The Bureau of Labor Statistics released the September employment report today. The headline numbers are an increase in non-farm payrolls of 114,000 and an unemployment rate of 7.8%. The payroll number was in-line with estimates for subdued jobs growth, but the 7.8% unemployment rate was a shocker to economists. According to Bloomberg, the average economist was looking for the unemployment rate to tick up a tenth of a point in September.
Employment growth of only 114,000 is barely enough to keep up with growth in the labor force. In fact, the labor force increased by 418,000 last month, more than three times the number of jobs that were created. So how did the unemployment rate fall if job growth didn’t keep pace with new entrants into the labor force? Is the labor department fudging the numbers to influence the election? Jack Welch, the retired CEO of General Electric, thinks so. Here is what he tweeted about jobs report earlier this morning.
“Unbelievable jobs numbers..these Chicago guys will do anything..can’t debate so change numbers,”
What is our take? We aren’t going to accuse the labor department of cooking the books, but there is no question that the unemployment rate is an outlier. More on this in a minute.
First some background is necessary to understand how the unemployment rate dropped 0.3% despite a jobs growth number that fell short of new entrants into the labor force.
The monthly Employment Situation report is actually the combination of two surveys done by the labor department. There is a survey of about 60,000 households (think of this like a poll) that is used as the basis of the unemployment rate, and then there is a survey of 141,000 businesses and government agencies that is used to report the non-farm payroll numbers. Changes in the household survey are much more volatile than changes in the business survey. For this reason, most economists believe the business survey provides a more accurate estimate of the actual number of jobs created or lost each month. The problem is that when you are interested in estimating the unemployment rate, a survey of businesses is not useful. To reach the unemployed, you must survey households.
So according to the more volatile survey of households, there were not 114,000 jobs created in September, but a shocking 873,000. That is the largest non-census, non-population adjusted monthly increase in household employment since 1983 and the third largest on record—an outlier indeed (see chart). The 873,000 increase looks especially dubious in the context of 1.3% GDP growth, slowing global economic momentum, and the first back-to-back drop in manufacturing employment (chart) since the recovery began.
Well, it turns out that the strong jobs growth in the household survey that is responsible for the drop in the unemployment rate isn’t nearly as positive as it appears on the surface. What you find when you dig a little deeper into the household survey is that two-thirds of the reported increase in employment, or 582,000 of the jobs created were part-time jobs that folk are taking because they can’t find full time work. These are burger flipper jobs and maybe some part-time jobs related to the Presidential campaigns.
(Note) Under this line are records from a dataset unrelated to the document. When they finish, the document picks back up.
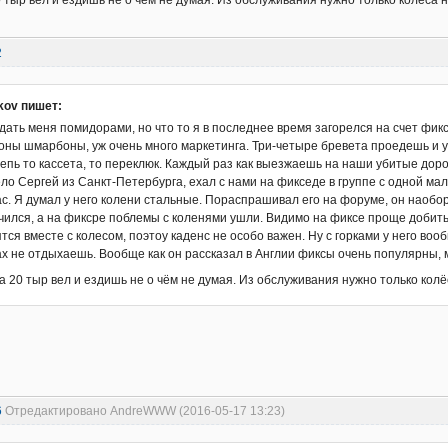
 тыр вел и ездишь не о чём не думая. Из обслуживания нужно только колёса н
2
ikov пишет:
ать меня помидорами, но что то я в последнее время загорелся на счет фик
оны шмарбоны, уж очень много маркетинга. Три-четыре бревета проедешь и уж
цепь то кассета, то переклюк. Каждый раз как выезжаешь на наши убитые дорог
ело Сергей из Санкт-Петербурга, ехал с нами на фикседе в группе с одной мал
ас. Я думал у него колени стальные. Пораспрашивал его на форуме, он наобор
ился, а на фиксре поблемы с коленями ушли. Видимо на фиксе проще добитьс
тся вместе с колесом, поэтоу каденс не особо важен. Ну с горками у него воо
ах не отдыхаешь. Вообще как он рассказал в Англии фиксы очень популярны, 
 20 тыр вел и ездишь не о чём не думая. Из обслуживания нужно только колё
6
Отредактировано AndreWWW (2016-05-17 13:23)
Whatever the case, the big drop in the headline unemployment rate doesn’t jive with the true state of the labor market.
If you want the unvarnished truth on the labor market focus on the U-6 unemployment rate. This includes discouraged workers and people working part time for economic reasons. By this measure there was no improvement in the unemployment rate last month. About 14.7% of the population remains unemployed or underemployed.